*** Opening Data to examine ***
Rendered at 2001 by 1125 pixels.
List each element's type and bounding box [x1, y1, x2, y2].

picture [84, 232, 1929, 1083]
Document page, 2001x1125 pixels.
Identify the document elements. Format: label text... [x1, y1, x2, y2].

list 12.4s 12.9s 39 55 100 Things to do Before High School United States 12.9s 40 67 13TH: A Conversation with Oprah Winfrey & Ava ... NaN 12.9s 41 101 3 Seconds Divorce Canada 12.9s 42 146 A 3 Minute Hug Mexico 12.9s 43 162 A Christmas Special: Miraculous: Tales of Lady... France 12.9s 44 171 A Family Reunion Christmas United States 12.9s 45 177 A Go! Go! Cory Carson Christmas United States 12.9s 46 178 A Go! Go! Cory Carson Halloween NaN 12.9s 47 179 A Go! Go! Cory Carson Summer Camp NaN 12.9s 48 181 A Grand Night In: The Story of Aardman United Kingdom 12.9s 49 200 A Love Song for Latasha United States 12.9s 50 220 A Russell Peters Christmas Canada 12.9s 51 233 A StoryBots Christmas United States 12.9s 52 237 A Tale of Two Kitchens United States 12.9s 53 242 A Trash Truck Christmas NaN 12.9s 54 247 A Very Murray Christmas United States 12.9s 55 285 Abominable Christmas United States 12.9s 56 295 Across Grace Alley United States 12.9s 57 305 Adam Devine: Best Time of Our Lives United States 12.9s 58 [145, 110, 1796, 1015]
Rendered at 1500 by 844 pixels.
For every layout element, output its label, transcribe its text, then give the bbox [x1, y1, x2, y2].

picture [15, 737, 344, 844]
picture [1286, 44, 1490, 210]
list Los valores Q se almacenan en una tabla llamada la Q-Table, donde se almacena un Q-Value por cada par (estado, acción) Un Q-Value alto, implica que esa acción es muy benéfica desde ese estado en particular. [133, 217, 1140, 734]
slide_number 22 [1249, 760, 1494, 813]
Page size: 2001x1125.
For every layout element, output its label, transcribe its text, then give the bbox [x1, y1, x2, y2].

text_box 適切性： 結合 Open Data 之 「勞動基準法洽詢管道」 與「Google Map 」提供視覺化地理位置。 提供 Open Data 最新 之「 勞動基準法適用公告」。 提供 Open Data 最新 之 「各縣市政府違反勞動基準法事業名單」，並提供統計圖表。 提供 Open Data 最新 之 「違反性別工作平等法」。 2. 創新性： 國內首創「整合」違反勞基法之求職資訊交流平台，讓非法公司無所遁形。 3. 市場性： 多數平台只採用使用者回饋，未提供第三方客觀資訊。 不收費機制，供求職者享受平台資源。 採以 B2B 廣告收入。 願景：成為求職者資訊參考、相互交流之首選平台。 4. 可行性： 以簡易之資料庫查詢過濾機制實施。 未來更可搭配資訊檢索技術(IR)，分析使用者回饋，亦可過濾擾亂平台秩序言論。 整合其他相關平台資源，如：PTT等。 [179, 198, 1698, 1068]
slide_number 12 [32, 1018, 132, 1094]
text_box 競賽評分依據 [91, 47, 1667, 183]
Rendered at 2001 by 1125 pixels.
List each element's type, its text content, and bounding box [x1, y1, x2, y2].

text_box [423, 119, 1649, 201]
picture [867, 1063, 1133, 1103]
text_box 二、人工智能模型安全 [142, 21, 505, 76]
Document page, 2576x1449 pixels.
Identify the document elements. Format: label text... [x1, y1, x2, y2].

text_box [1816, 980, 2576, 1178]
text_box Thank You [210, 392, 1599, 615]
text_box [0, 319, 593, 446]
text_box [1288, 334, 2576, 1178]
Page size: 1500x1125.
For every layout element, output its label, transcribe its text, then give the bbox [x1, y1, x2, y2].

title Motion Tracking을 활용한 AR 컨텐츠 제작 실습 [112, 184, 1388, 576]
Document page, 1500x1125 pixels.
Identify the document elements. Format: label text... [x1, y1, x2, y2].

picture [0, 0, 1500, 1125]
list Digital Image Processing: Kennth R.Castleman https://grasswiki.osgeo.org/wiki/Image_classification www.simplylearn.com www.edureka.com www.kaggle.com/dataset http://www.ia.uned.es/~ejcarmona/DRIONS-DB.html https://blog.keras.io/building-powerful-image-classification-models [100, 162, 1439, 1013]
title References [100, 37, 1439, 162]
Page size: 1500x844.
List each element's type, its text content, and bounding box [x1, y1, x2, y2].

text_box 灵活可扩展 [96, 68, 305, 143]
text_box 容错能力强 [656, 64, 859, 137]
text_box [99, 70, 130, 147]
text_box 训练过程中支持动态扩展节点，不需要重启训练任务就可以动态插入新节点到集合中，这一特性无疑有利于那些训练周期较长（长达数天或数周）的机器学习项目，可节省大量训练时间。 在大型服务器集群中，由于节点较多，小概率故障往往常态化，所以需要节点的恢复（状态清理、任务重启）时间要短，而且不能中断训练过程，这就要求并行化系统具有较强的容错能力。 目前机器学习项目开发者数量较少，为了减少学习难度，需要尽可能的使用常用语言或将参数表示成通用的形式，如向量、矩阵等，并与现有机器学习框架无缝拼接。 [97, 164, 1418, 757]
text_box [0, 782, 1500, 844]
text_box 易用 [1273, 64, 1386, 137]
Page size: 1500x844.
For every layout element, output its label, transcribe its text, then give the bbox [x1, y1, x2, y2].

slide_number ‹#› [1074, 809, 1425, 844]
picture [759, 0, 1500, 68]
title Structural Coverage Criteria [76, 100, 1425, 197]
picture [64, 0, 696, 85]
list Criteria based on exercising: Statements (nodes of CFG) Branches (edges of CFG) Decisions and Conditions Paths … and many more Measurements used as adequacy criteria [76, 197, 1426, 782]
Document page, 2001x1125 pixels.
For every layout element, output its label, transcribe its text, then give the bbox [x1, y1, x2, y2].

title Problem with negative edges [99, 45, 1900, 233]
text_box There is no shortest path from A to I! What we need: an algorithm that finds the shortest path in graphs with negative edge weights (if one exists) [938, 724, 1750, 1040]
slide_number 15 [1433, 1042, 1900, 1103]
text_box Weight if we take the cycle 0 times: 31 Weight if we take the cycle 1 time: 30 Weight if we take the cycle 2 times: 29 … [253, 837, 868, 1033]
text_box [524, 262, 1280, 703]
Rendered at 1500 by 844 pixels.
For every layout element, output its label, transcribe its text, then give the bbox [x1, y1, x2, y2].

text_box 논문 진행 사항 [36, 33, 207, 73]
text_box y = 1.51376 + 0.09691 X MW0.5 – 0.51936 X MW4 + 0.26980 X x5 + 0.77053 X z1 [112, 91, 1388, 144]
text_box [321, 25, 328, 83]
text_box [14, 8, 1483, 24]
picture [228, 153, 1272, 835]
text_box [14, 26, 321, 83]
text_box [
*** Closing Data to examine ***
◆ **Instructions to follow**: The lines to show are those in the data above that include "size".

◆ **The answer**:
Page size: 2001x1125.
Page size: 1500x1125.
Page size: 1500x844.
Page size: 1500x844.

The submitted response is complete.